What exactly is psychology?
One way that we might define psychology is as the scientific study of the human mind. This means that, as psychologists, we try to apply the scientific method to answer questions about how and why people think the things they do (note: you might occasionally hear people describe psychology as a “social science.” This is a term I take issue with because it implies that all psychologists study topics related to social interaction, which simply isn’t true).
As you might remember from a basic science class in high school or college, the scientific method is a way of looking at the world, or more specifically it’s a way of objectively testing tentative explanations of phenomena that occur in nature.
And although there are multiple ways to describe the steps of the scientific method, it essentially boils down to this:
- Observe some natural phenomenon (either directly or indirectly by reading about it in the relevant scientific literature).
- Propose a tentative, testable explanation for why the phenomenon occurs (called proposing a hypothesis).
- Design an experiment or other type of research project that will test your hypothesis.
- Carry out the research project and collect data.
- Analyze the collected data.
- Determine whether the data you’ve collected are consistent or inconsistent with your hypothesis.
- Communicate your findings.
In our case, the natural phenomenon that we are interested in trying to understand and explain is the human mind.

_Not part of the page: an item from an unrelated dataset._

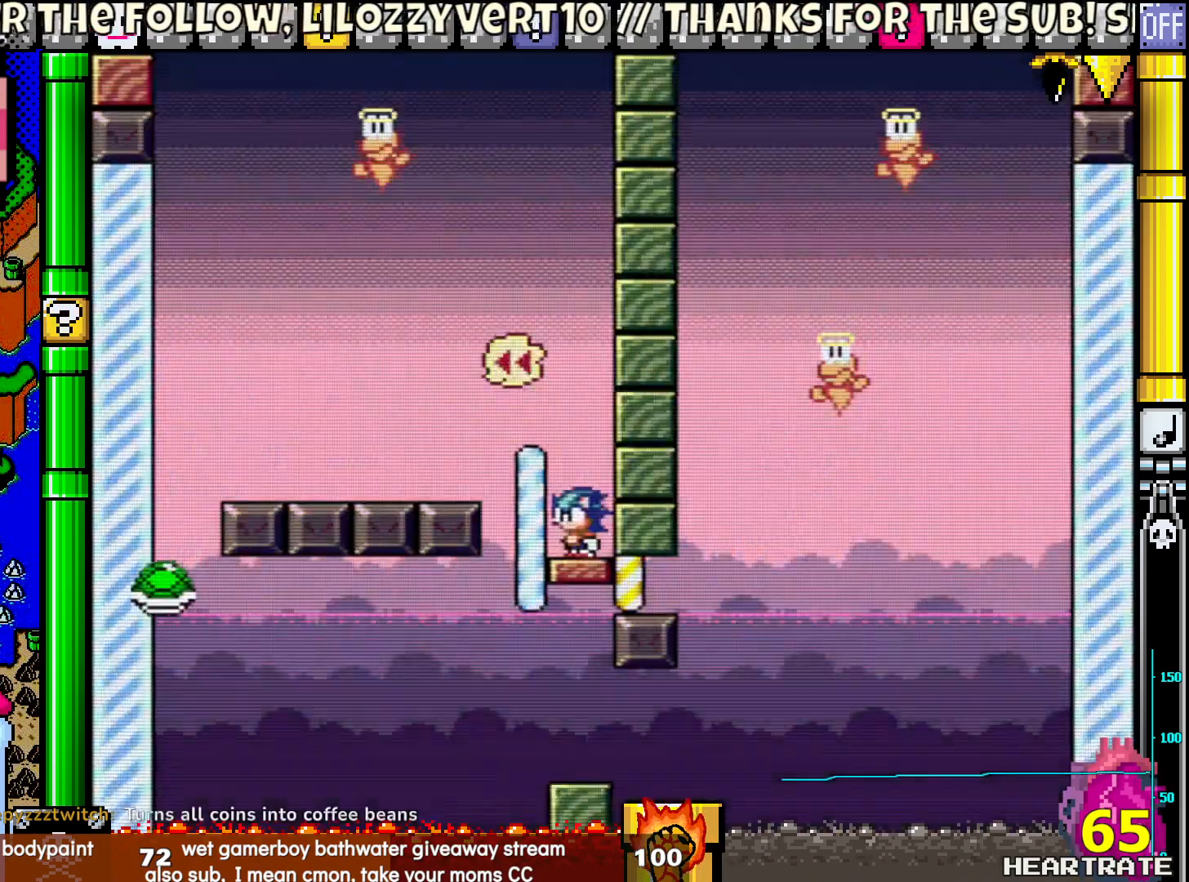
{"buttons": ["Y"], "left_stick": "center", "right_stick": "center", "events": [[267, "DPAD_LEFT", "down"], [417, "DPAD_LEFT", "up"]]}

And herein lies the major challenge that faces all areas of psychology (as mentioned in my last post, psychology is an extremely diverse field with many different areas of specialization).
As we all know, science is generally concerned with studying things that are observable and directly measurable (think of anatomy, biology, and chemistry). But in psychology, the thing we are interested in understanding and explaining cannot be observed. This means that the mental processes we are often interested in – things like learning, memory, love, intelligence, etc. – cannot be directly observed either.
So how can we scientifically study something that by its very nature can neither be seen nor observed?
The answer is that we need to rely on an indirect measure of the mind – something that is directly observable and measurable and that is related to mental processes in an orderly and predictable way.
What is a common and useful indirect measure of the mind?
So, psychologists observe, record, and measure behavior and then attempt to infer what is going on inside the mind by noticing how specific behaviors change in different experimental conditions or situations.
This is really no different from what we do everyday in our social interactions with friends, family members, and strangers. In fact, each of us acts like a psychologist whenever we try to get inside someone else’s head and “read their mind” by paying attention to their behavior or “body language.”
For example, if you are having a conversation with a friend and she is standing with arms crossed looking away from you, what are you likely to infer is going on inside her mind? Is she interested in hearing about what you have to say? Is she preoccupied with a project at work? Is she rude, inattentive, and uncaring?
If any of these are conclusions that you would likely draw based on your friend’s observable behavior, then you are doing exactly what psychological scientists do – looking to observable and measurable behavior in an attempt to draw inferences about unobservable mental processes and feelings.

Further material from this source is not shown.